Sydney's Kazia Therapeutics Ltd. said the U.S. Food and Drug Administration granted orphan drug designation for its investigational drug GDC-0084 for treating a type of brain cancer.

GDC-0084 is intended for patients with glioblastoma multiforme, the most common and aggressive form of primary brain cancer. The disease affects 130,000 people worldwide each year, with a median survival of 12 to 15 months for patients given the best available care.

The FDA grants orphan drug designation for drugs that show promise for treating rare diseases, or those that affect under 200,000 people yearly in the U.S. The designation can provide drug developers with up to seven years of exclusivity on the market, as well as opportunities for additional funding.

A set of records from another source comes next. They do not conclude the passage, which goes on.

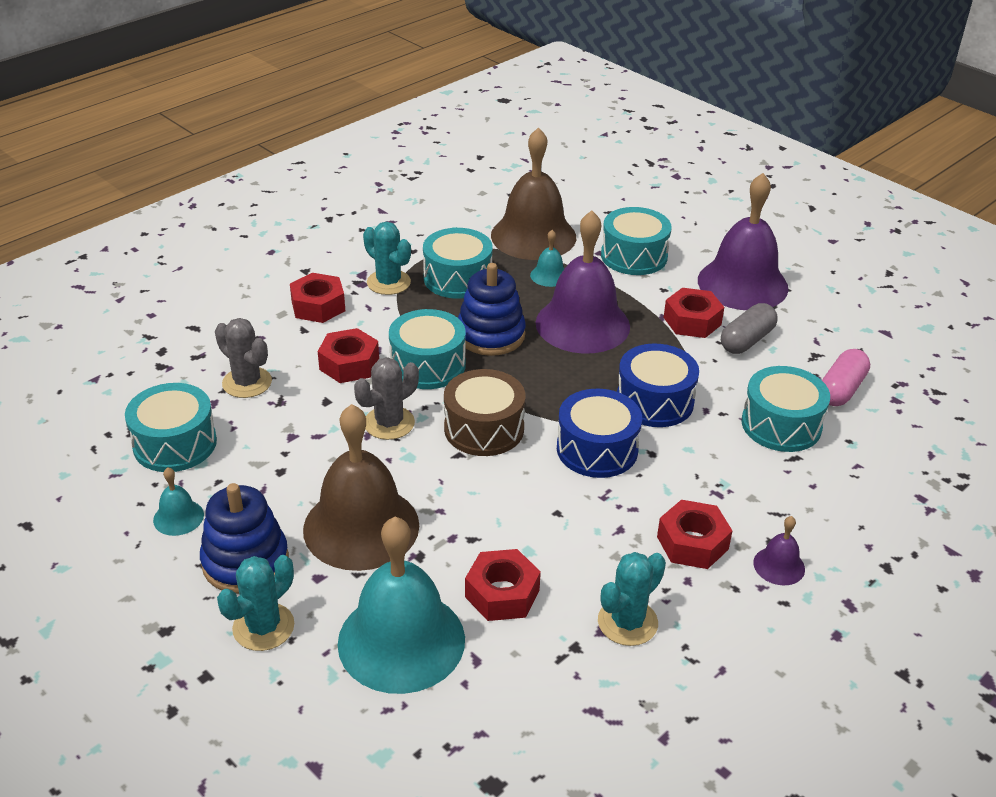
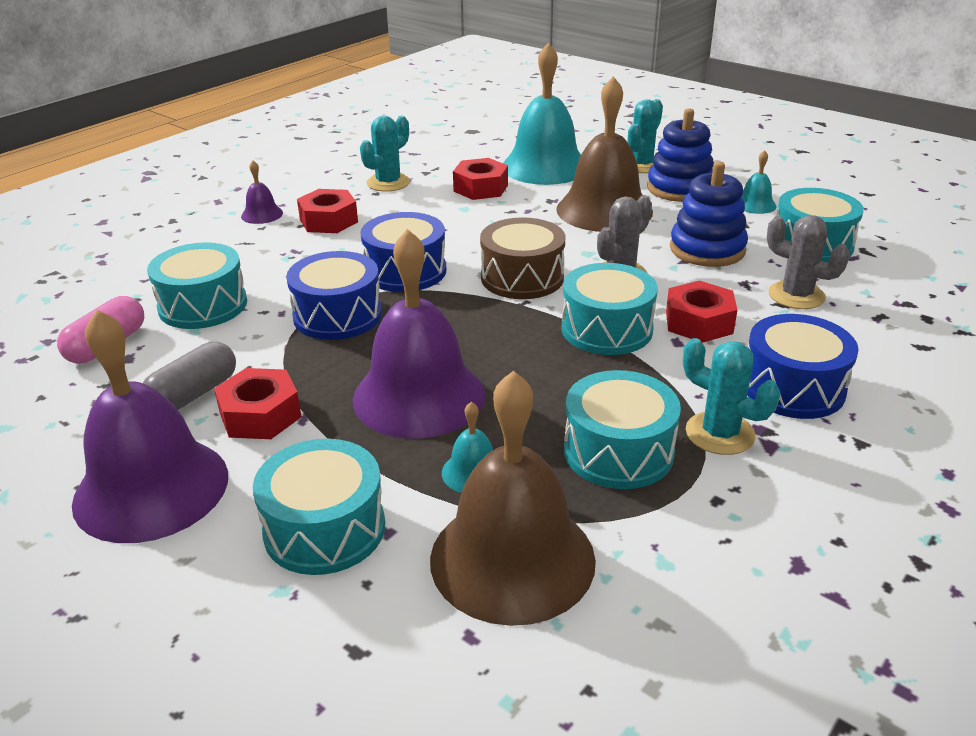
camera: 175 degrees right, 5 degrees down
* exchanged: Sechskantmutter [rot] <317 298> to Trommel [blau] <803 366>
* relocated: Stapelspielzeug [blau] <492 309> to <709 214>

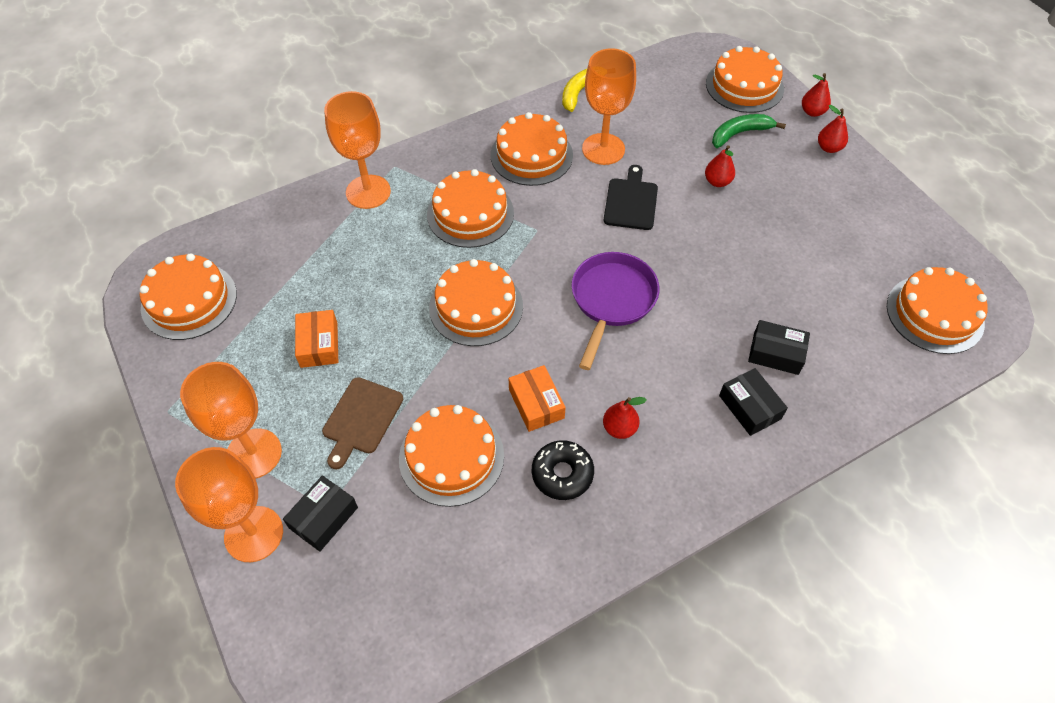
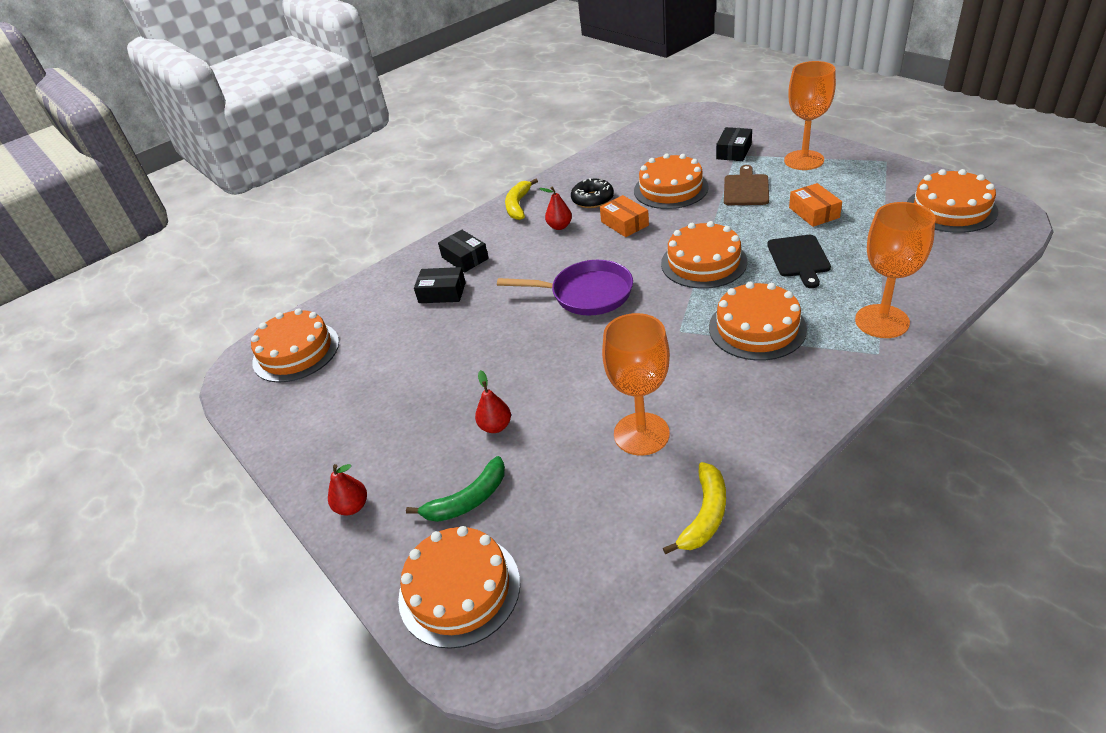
camera: 175 degrees right, 15 degrees down
* missing: Kelch [orange] <229 504>
* missing: Kuchen [orange] <532 149>
* spun: Pfanne [lila] <615 311> = <565 288> 90 degrees counterclockwise
* relocated: Schneidebrett [schwarz] <631 197> to <799 261>
* missing: Birne [rot] <816 95>
* appeared: Banane [gelb] <521 199>

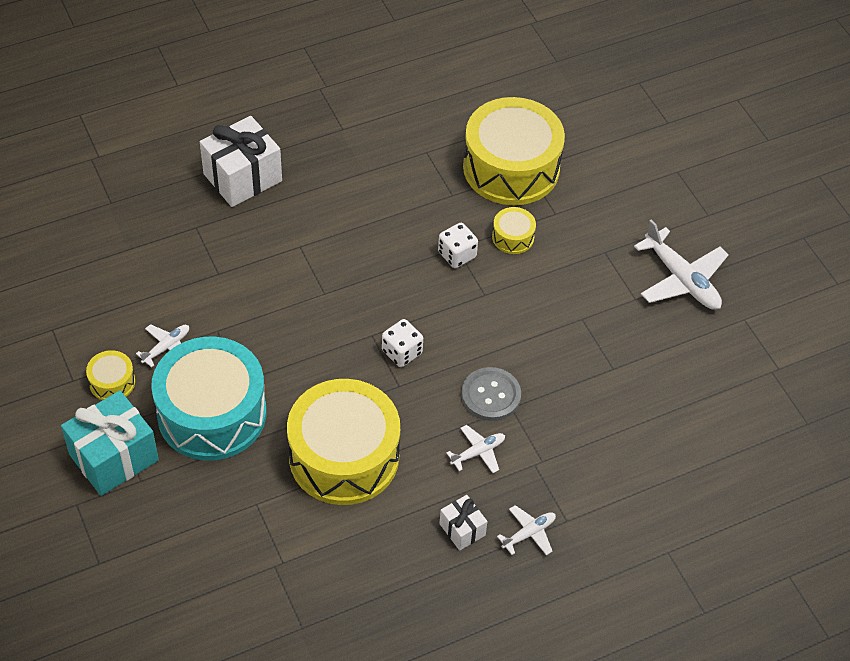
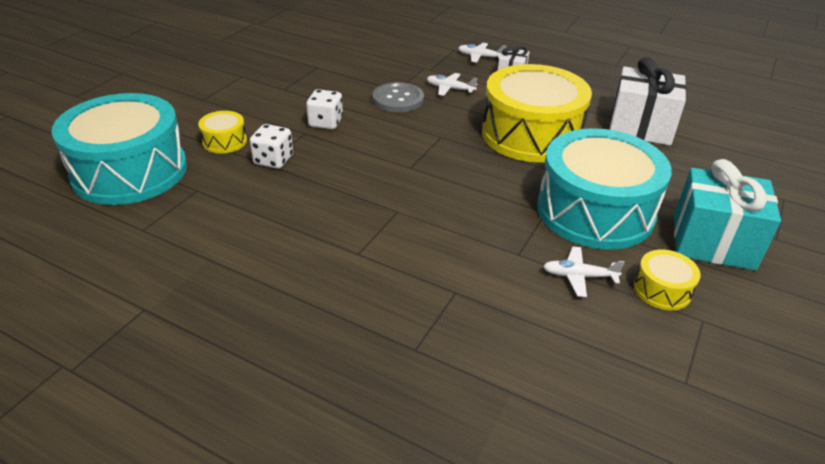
camera: 125 degrees left, 15 degrees down
* relocated: Geschenk [weiß] <241 161> to <648 101>
* relocated: Spielwürfel [weiß] <402 343> to <324 109>
* colour: Trommel [gelb] <514 151> to Trommel [türkis] <119 149>
* missing: Flugzeug [weiß] <681 264>

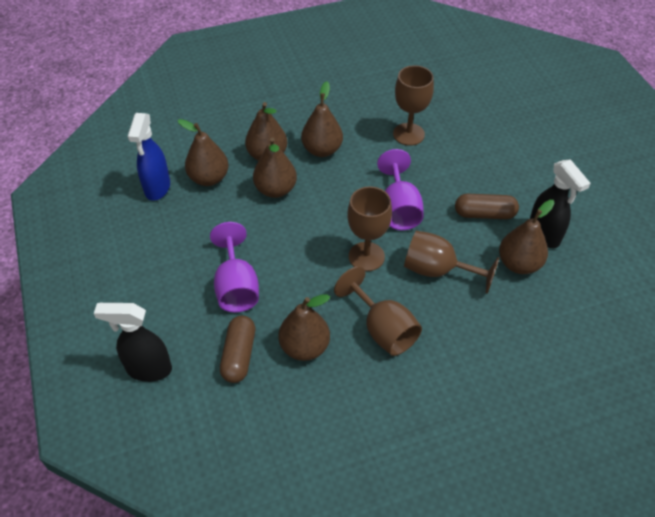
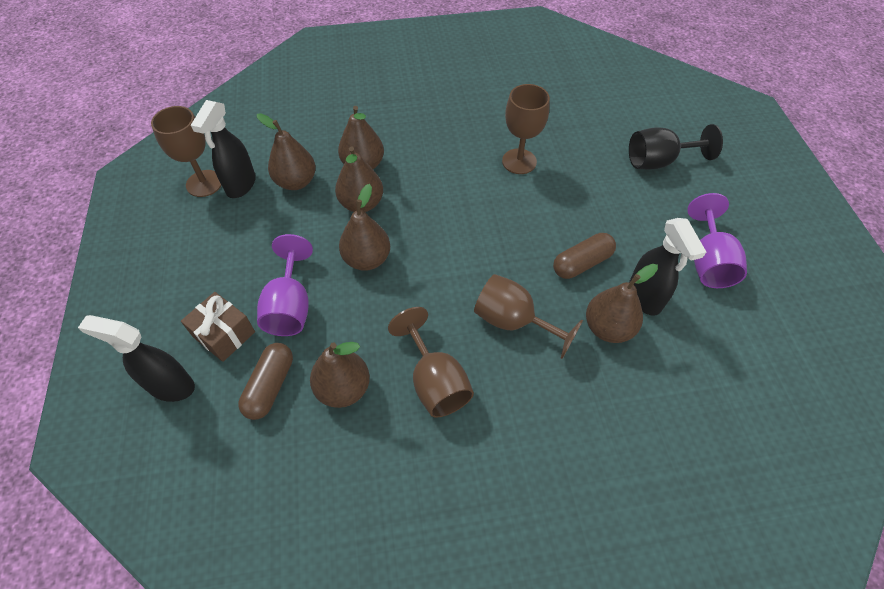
camera: 10 degrees right, 5 degrees up
* colour: Sprühflasche [blau] <149 157> to Sprühflasche [schwarz] <223 149>
* relocated: Birne [braun] <322 119> to <364 227>
* relocated: Kelch [braun] <369 228> to <186 151>
* relocated: Kelch [lila] <400 189> to <717 240>
* spun: Kapsel [braun] <487 206> = <584 256> 45 degrees counterclockwise
* appeared: Geschenk [braun] <218 327>
* appeared: Kelch [schwarz] <676 147>

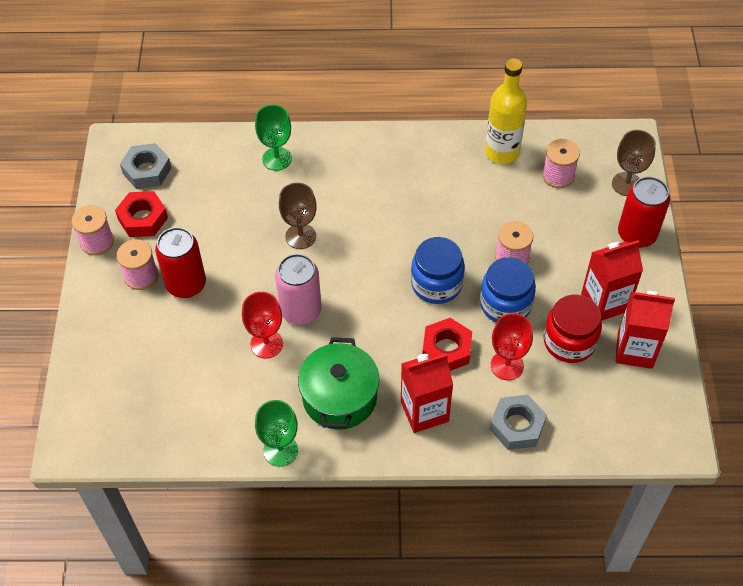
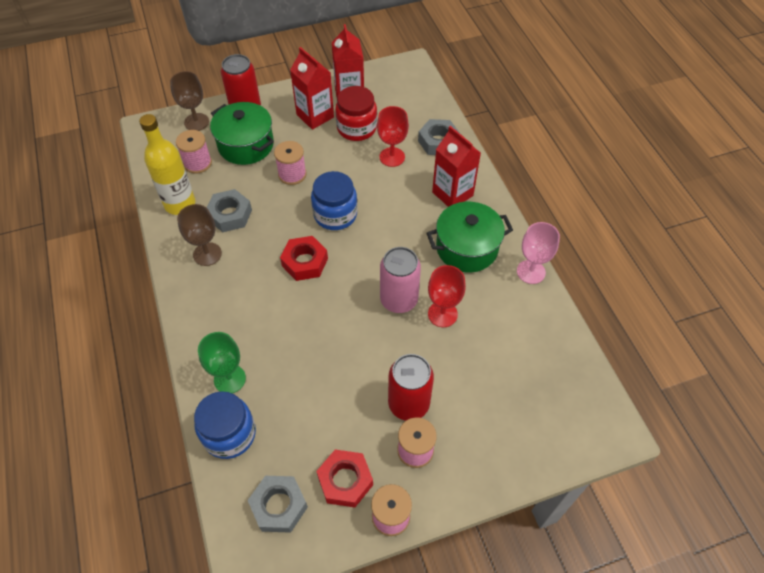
camera: 110 degrees left, 0 degrees up
* colour: Kelch [grün] <276 433> to Kelch [rosa] <538 253>
* relocated: Kelch [braun] <298 216> to <199 235>
* relocated: Sechskantmutter [rot] <447 344> to <304 258>
* relocated: Einmachglas [blau] <508 290> to <225 425>
* appeared: Sechskantmutter [grau] <229 210>
* appeared: Kochtopf [grün] <242 133>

Kazia Therapeutics, formerly known as Novogen Ltd., licensed GDC-0084 from Roche Holding AG's Genentech Inc. in October 2016.

Kazia plans to start an international phase 2 study of the therapy in late March or early April.

Meanwhile, Kazia is also studying another drug, Cantrixil, in a phase 1 trial for patients with ovarian cancer. Initial results are expected in the first half of 2018.

In April 2017, Kazia terminated the development of its preclinical stage cancer drug Anisina to focus on GDC-0084 and Cantrixil.